[Data for analysis]

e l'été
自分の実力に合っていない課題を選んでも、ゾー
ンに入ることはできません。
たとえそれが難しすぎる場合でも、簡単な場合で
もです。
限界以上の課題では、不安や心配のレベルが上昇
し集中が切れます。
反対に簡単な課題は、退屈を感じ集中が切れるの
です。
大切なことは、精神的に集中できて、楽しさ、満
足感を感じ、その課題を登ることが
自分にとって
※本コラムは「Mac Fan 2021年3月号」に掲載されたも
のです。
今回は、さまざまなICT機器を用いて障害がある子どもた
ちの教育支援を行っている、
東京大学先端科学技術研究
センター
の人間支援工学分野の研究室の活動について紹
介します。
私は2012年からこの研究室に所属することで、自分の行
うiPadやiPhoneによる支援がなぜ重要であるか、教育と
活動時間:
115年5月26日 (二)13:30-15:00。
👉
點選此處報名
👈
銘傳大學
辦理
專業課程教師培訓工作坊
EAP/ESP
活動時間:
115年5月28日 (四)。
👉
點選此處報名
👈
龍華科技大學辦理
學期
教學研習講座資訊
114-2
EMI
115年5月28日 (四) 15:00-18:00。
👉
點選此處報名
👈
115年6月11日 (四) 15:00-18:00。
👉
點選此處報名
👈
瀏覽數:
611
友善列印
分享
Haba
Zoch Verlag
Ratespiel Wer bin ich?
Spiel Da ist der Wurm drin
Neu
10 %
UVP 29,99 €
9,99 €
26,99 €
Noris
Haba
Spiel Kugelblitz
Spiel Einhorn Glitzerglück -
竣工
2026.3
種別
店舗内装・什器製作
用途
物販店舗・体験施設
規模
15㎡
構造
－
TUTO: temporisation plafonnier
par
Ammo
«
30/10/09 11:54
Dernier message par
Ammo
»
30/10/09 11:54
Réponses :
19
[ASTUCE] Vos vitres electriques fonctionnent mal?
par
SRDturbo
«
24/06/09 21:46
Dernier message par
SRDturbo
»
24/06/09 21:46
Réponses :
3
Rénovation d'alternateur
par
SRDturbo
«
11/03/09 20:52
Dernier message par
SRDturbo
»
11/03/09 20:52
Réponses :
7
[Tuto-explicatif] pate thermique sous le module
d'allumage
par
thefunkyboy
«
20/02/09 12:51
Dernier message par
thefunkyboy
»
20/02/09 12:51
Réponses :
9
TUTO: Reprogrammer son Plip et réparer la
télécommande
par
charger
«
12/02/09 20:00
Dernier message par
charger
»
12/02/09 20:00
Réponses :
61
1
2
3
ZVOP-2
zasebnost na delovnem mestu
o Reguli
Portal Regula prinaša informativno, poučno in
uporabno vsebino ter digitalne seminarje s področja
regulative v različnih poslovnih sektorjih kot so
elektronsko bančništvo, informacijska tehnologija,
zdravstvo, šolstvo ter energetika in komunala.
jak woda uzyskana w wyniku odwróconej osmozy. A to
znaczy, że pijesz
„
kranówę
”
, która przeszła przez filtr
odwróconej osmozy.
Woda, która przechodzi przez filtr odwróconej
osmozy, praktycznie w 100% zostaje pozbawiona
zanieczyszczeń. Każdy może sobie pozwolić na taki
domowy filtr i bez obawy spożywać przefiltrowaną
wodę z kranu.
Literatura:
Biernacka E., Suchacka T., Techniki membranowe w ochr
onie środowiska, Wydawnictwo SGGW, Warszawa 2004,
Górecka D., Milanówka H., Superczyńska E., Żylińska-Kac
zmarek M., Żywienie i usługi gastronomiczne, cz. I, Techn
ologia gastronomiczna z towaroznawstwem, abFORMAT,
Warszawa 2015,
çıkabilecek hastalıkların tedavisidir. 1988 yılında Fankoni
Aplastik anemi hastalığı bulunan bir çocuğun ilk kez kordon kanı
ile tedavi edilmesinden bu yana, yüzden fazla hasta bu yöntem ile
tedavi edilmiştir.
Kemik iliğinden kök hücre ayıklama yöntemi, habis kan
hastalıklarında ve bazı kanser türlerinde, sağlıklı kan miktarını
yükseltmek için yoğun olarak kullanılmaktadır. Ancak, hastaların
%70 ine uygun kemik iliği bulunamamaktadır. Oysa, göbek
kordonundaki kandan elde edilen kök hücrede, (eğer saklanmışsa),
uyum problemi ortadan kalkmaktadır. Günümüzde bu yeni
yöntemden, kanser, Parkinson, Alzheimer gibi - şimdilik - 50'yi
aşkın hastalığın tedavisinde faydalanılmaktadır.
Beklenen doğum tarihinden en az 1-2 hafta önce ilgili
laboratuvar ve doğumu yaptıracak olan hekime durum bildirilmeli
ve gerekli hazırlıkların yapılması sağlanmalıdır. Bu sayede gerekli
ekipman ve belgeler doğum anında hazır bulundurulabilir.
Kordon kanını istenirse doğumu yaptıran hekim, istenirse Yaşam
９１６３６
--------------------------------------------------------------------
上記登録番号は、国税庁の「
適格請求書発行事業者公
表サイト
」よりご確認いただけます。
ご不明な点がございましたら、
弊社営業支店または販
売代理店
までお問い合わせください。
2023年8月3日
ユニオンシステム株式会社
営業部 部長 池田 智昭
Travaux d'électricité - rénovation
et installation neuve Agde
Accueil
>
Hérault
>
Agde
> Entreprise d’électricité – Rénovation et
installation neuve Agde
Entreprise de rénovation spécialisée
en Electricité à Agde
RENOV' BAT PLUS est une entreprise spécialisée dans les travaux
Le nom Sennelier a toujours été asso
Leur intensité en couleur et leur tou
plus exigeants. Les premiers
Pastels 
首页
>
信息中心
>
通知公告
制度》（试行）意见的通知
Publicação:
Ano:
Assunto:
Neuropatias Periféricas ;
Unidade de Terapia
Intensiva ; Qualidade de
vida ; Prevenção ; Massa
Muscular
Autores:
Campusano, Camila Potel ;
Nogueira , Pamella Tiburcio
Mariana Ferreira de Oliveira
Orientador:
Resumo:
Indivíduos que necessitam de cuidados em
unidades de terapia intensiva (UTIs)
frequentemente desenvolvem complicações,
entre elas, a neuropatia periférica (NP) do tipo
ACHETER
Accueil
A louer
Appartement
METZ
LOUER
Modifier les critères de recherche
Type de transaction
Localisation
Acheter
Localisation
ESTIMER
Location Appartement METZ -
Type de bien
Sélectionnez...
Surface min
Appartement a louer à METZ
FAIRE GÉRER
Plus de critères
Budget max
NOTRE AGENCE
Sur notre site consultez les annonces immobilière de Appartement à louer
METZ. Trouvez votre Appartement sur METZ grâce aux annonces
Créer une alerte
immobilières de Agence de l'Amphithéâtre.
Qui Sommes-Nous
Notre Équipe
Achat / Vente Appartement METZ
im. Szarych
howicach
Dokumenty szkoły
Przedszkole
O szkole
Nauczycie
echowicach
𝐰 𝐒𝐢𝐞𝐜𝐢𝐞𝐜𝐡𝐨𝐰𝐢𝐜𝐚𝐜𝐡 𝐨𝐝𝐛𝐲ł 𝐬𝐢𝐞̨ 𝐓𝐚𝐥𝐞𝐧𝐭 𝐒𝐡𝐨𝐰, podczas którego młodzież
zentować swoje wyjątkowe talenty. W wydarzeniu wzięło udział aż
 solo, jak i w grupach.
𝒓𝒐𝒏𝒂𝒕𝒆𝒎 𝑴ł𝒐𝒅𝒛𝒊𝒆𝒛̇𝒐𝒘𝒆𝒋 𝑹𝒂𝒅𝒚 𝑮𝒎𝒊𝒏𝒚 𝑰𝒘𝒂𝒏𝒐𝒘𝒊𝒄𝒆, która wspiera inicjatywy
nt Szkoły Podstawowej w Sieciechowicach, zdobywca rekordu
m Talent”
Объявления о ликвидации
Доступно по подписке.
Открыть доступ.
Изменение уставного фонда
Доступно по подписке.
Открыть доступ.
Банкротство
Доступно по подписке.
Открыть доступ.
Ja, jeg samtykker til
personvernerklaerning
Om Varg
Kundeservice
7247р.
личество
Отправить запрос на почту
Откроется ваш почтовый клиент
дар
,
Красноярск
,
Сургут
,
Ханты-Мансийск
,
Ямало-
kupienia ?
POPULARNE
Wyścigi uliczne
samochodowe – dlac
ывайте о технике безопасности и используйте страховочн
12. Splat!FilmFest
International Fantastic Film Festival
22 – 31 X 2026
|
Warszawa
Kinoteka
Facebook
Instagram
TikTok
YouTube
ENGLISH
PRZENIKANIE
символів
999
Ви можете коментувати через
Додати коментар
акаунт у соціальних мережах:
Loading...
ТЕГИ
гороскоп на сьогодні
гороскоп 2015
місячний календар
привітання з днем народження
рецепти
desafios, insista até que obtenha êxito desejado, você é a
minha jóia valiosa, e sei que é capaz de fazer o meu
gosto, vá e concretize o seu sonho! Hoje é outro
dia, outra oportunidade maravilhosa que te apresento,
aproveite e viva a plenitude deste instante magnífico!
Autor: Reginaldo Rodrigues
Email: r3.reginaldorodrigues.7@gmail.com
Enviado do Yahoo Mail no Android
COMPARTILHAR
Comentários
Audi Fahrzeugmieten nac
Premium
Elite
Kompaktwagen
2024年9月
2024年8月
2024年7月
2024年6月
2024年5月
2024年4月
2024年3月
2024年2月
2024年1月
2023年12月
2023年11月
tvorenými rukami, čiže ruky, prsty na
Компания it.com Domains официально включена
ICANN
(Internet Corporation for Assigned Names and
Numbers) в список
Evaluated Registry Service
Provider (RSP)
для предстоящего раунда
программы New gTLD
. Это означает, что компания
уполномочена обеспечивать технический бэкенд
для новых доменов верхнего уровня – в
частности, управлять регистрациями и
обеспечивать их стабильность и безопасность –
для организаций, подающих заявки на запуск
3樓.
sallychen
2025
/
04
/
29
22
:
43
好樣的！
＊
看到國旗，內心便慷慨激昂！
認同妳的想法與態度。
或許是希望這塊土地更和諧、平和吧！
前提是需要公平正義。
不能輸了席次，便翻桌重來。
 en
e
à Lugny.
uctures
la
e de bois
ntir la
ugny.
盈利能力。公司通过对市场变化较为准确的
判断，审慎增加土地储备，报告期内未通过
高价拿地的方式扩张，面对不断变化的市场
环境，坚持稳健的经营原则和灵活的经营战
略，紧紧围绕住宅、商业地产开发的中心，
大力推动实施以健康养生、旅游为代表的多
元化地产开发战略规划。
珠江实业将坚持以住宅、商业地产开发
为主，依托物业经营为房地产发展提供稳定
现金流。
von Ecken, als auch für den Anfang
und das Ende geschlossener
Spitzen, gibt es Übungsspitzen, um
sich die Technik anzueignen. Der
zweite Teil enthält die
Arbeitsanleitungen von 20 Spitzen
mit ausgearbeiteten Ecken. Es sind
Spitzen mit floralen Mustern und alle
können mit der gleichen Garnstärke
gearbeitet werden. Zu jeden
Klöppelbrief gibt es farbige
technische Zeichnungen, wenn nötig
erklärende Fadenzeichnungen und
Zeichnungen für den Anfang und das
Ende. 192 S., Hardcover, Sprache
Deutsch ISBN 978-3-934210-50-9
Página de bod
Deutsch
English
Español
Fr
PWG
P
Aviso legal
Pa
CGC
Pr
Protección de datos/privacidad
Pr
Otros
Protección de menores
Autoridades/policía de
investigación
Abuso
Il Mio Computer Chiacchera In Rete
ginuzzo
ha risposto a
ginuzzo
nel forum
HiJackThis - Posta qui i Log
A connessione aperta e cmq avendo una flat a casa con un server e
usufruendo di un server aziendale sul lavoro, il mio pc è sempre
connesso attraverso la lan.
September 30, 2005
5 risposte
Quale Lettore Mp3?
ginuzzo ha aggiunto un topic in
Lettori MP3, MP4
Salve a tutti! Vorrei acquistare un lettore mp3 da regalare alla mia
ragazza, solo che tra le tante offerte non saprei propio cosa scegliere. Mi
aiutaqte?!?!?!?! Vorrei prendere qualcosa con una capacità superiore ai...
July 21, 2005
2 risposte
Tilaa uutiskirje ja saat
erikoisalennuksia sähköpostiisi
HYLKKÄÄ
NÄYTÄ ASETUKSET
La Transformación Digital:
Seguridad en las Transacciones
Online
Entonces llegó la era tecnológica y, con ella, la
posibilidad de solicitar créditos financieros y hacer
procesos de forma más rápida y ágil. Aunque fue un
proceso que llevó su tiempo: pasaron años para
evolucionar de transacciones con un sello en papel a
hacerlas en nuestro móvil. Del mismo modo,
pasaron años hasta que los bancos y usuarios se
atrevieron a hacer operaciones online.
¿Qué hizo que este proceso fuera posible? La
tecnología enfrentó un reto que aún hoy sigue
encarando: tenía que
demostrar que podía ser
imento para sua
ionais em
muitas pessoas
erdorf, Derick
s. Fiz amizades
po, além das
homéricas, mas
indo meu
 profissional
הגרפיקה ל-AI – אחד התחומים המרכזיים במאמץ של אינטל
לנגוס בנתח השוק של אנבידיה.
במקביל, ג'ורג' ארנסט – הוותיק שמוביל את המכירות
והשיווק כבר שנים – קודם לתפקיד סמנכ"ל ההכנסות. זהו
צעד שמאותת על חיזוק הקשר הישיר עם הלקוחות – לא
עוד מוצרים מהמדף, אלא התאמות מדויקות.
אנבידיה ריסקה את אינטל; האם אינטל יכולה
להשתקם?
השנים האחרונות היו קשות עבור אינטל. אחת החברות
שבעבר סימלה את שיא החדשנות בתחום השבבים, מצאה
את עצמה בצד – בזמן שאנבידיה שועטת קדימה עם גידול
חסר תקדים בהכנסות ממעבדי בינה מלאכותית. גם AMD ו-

[/Data for analysis]

Your assignment | Within the entries above, work out how many lines contain the word "Ecken". The number alone is the answer.

Exercise result | 2